De qué trata
Un hombre fue condenado por violencia intrafamiliar agravada, mediante un preacuerdo en el que se le impuso la pena de un delito menos grave (lesiones personales) solo para efectos punitivos. Su defensa presentó casación argumentando que, como el delito usado para tasar la pena no está excluido de beneficios, debía estudiarse la suspensión condicional de la pena o la prisión domiciliaria, conforme a una jurisprudencia vigente en la fecha de los hechos.
Qué decidió la Corte
La Sala de Casación Penal inadmitió la demanda. Explicó que la jurisprudencia cambió antes de la celebración del preacuerdo: para estudiar subrogados y mecanismos sustitutivos se tiene en cuenta la pena del delito realmente cometido, no la rebajada en la negociación.

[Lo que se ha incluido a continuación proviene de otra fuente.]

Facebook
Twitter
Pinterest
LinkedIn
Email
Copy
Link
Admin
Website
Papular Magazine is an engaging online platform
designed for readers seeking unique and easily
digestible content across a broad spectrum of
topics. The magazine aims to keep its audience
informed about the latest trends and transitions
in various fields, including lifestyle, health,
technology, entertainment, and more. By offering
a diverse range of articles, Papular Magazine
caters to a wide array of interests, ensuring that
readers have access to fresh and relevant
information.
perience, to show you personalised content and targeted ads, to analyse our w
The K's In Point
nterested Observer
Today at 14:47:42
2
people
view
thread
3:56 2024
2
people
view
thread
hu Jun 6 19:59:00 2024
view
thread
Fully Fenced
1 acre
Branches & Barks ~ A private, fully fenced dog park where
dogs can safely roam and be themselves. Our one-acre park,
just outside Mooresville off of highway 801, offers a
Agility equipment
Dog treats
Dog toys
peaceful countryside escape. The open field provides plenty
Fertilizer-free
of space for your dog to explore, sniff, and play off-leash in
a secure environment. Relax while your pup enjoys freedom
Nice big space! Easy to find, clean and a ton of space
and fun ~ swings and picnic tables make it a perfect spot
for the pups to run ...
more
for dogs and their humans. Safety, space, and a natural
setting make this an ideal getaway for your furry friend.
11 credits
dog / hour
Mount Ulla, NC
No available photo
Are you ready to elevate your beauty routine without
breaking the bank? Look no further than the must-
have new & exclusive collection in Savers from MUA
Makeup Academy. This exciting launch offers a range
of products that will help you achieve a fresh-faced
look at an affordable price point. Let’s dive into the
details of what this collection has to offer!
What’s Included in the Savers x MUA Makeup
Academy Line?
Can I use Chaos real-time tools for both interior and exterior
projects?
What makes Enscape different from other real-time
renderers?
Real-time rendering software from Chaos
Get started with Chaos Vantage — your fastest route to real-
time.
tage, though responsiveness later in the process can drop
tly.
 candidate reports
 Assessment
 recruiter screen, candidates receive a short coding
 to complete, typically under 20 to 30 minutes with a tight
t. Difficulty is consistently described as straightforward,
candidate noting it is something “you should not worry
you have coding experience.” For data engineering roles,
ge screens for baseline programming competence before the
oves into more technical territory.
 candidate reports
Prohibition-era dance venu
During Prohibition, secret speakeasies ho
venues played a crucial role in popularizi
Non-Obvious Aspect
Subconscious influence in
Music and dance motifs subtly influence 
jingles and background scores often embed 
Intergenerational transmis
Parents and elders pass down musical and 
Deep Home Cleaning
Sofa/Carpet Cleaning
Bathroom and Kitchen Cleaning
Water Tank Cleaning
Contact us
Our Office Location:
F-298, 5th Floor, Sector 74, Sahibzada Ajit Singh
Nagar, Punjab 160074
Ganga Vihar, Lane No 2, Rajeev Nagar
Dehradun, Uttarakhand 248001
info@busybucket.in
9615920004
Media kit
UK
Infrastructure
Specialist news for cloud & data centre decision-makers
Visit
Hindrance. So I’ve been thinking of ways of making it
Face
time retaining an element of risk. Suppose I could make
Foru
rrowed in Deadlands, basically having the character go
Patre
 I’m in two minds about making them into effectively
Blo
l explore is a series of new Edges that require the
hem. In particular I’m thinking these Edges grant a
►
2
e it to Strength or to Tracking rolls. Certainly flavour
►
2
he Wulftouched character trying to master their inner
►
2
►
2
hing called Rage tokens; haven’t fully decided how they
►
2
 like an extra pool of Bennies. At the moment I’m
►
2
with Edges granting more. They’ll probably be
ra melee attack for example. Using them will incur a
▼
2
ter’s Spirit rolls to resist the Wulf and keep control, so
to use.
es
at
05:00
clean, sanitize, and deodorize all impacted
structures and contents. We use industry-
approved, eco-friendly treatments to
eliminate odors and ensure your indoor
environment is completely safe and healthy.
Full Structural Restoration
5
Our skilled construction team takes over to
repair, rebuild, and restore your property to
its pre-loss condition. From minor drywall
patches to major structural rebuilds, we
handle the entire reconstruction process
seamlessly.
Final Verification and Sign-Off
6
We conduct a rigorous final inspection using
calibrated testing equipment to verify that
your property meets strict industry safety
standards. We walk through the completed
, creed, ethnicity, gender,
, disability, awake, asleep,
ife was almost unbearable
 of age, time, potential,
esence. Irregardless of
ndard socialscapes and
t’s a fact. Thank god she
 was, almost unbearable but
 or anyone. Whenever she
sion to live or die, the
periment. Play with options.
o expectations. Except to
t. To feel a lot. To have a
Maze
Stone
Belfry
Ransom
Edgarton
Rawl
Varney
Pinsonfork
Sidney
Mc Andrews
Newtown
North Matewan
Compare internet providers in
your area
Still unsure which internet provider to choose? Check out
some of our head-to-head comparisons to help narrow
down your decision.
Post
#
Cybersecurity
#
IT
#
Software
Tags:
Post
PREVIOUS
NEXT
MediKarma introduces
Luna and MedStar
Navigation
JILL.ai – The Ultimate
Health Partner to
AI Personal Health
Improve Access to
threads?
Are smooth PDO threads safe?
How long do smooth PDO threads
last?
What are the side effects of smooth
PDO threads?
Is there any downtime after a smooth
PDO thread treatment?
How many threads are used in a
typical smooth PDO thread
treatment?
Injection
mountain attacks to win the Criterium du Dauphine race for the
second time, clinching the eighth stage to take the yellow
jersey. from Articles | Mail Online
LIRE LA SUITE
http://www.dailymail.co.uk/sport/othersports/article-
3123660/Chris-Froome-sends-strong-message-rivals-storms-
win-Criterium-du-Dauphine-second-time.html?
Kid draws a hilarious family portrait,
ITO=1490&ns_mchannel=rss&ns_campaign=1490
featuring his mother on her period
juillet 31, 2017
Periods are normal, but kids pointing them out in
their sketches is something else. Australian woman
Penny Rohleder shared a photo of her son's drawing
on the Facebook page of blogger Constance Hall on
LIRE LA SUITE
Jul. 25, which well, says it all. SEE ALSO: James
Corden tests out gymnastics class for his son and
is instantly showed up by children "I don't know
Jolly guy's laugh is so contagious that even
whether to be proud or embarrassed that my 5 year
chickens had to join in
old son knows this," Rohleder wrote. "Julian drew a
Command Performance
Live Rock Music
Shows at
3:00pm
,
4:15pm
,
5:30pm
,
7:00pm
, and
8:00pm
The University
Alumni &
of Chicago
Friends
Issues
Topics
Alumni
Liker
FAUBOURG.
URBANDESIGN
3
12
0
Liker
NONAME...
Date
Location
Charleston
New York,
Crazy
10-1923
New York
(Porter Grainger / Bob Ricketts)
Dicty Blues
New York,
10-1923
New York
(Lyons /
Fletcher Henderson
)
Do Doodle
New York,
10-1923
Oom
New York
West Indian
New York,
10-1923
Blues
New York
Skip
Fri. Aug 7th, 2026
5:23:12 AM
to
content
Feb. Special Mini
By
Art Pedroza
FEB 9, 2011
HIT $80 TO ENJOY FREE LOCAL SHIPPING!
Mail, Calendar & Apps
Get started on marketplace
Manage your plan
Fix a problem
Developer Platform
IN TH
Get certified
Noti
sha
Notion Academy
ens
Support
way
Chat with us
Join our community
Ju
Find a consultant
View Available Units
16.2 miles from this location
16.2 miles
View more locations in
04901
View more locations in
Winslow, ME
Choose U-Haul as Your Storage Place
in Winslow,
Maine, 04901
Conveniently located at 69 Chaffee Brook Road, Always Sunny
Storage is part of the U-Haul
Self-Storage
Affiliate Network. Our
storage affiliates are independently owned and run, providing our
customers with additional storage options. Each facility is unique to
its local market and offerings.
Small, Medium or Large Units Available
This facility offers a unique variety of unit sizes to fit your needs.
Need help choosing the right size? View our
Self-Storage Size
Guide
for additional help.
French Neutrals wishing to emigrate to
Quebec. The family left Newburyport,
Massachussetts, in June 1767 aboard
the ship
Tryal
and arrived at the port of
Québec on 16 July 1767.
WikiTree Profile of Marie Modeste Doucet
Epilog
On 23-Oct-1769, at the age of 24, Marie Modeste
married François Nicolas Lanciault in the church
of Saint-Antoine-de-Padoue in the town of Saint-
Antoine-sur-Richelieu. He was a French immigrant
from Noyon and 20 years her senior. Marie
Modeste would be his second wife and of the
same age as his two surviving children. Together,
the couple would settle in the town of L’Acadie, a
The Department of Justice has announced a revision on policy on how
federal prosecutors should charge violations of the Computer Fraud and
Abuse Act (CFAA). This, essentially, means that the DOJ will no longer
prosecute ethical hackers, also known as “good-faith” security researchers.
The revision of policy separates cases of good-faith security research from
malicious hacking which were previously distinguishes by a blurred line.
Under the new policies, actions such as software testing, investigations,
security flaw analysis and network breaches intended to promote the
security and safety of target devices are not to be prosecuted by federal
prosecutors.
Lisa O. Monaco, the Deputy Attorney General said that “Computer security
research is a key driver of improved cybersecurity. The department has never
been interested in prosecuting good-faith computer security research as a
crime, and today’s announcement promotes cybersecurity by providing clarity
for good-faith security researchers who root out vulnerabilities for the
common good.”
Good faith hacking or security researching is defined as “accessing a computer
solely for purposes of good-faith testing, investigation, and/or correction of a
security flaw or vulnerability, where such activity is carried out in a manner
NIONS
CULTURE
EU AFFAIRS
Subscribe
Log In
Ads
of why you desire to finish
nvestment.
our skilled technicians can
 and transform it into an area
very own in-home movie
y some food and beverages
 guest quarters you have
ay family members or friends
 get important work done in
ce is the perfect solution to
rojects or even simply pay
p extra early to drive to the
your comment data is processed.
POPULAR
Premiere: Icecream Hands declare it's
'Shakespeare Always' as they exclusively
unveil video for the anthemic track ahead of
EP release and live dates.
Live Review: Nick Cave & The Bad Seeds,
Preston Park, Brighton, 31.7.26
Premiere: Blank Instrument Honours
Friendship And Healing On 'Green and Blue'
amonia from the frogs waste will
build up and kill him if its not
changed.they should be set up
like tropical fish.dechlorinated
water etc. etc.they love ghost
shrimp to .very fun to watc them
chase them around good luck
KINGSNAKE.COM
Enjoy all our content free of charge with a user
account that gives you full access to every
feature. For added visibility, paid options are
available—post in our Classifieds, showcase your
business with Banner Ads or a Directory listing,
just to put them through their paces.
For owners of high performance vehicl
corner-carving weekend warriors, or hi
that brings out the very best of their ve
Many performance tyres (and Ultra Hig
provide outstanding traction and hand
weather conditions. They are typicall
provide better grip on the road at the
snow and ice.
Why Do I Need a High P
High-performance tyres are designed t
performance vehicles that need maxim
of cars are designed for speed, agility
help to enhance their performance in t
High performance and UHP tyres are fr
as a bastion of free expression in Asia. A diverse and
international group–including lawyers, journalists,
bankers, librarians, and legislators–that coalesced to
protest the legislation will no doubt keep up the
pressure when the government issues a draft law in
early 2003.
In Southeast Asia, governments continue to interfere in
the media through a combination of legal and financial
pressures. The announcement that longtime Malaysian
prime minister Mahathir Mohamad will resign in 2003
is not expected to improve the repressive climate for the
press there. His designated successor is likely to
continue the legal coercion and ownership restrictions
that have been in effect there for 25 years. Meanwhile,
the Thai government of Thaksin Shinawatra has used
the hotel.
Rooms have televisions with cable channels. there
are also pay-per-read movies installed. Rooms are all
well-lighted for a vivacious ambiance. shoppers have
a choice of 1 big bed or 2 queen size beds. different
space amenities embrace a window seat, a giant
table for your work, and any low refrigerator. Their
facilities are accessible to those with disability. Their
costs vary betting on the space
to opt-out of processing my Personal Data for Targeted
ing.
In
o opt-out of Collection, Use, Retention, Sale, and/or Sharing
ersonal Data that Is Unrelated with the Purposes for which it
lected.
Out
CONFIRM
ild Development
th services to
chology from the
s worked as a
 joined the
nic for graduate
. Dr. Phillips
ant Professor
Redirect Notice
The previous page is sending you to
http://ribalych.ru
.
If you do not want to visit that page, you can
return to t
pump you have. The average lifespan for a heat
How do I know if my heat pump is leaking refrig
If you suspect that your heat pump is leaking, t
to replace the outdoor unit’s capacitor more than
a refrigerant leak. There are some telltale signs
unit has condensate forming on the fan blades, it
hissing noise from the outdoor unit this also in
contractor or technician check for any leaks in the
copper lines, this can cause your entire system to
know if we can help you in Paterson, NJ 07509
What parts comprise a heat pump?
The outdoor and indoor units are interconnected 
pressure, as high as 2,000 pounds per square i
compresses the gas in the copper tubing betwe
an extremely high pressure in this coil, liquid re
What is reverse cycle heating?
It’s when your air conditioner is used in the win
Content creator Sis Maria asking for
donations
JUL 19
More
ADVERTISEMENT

Como el delito por el que se condenó fue violencia intrafamiliar, excluido de beneficios por el artículo 68A del Código Penal, la negativa fue correcta. La defensa solo propuso un entendimiento distinto sin demostrar un error real de interpretación.
Por qué importa
La decisión deja una regla práctica clave en materia de preacuerdos: la calificación jurídica más benigna sirve únicamente para reducir la pena, pero la condena y sus consecuencias (como los beneficios penales) se rigen por el delito efectivamente cometido. Quien negocia un preacuerdo no puede usar la tipificación rebajada para esquivar las prohibiciones legales de subrogados.